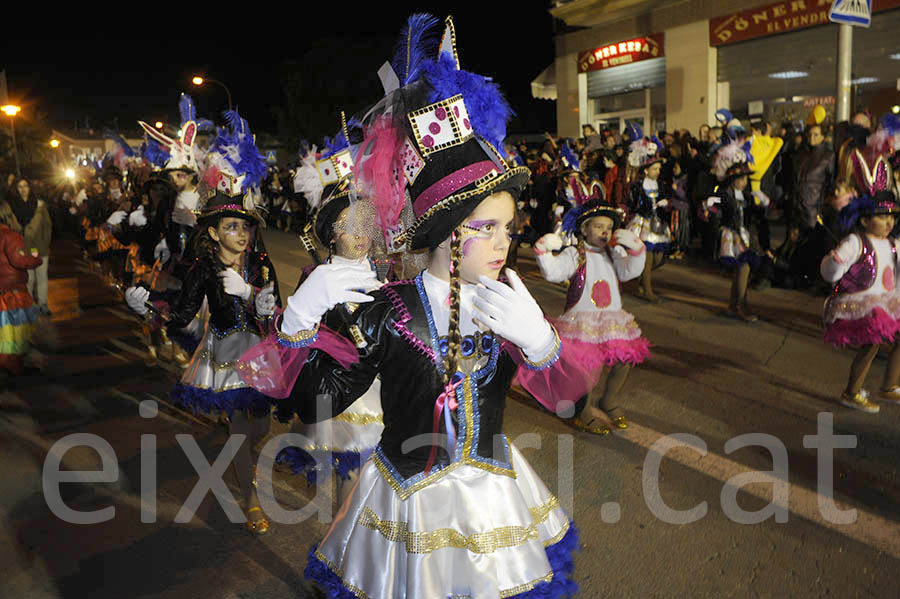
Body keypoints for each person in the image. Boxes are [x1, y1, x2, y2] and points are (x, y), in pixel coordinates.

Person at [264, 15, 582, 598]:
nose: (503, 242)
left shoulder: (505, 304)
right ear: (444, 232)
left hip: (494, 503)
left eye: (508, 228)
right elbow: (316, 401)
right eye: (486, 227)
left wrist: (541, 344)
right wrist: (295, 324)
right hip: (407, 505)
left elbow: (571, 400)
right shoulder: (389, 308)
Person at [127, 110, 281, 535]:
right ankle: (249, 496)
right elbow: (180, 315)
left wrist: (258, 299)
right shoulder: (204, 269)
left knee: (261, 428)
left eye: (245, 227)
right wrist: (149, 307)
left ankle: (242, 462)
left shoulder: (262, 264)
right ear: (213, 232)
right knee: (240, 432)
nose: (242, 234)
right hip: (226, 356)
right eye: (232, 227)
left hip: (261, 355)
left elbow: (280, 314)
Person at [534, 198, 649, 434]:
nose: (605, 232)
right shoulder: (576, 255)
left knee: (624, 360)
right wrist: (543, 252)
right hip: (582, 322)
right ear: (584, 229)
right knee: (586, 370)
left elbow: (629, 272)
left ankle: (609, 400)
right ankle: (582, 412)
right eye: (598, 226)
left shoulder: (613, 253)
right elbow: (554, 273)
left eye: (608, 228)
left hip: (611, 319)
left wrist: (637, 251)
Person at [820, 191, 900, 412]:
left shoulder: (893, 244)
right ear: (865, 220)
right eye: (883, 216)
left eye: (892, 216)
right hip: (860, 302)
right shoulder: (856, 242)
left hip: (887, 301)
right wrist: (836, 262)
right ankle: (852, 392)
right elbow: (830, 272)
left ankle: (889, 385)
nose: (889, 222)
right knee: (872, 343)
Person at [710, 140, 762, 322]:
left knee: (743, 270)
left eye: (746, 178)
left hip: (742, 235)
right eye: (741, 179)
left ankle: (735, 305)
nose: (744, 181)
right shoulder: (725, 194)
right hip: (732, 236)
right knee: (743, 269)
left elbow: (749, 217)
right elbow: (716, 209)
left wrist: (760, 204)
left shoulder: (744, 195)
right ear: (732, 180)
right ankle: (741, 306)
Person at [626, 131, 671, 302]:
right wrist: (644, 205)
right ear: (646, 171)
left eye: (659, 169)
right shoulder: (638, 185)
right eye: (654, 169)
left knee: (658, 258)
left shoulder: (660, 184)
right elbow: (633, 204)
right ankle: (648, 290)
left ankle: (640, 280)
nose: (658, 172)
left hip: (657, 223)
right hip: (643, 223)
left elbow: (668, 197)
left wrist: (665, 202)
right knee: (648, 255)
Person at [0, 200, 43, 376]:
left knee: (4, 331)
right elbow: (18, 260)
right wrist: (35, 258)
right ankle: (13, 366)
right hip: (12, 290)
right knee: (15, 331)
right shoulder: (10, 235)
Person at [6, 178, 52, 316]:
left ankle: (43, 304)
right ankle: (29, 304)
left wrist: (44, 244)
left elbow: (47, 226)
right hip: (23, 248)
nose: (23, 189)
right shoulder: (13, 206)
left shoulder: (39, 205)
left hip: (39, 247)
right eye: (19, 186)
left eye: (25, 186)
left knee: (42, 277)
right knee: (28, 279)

Directions for this task -> Please leave out the pictures as you reproduce the lines exactly, from the first line of the entries through the line containing "right elbow: (316, 401)".

Answer to the problem ->
Body keypoints for each person in the image. Boxes are [x1, y1, x2, y2] and points are (x, y), in pixel coordinates.

Person at [264, 15, 582, 598]:
nose: (503, 242)
left shoulder: (505, 304)
right ear: (444, 232)
left hip: (494, 503)
left eye: (508, 228)
right elbow: (316, 401)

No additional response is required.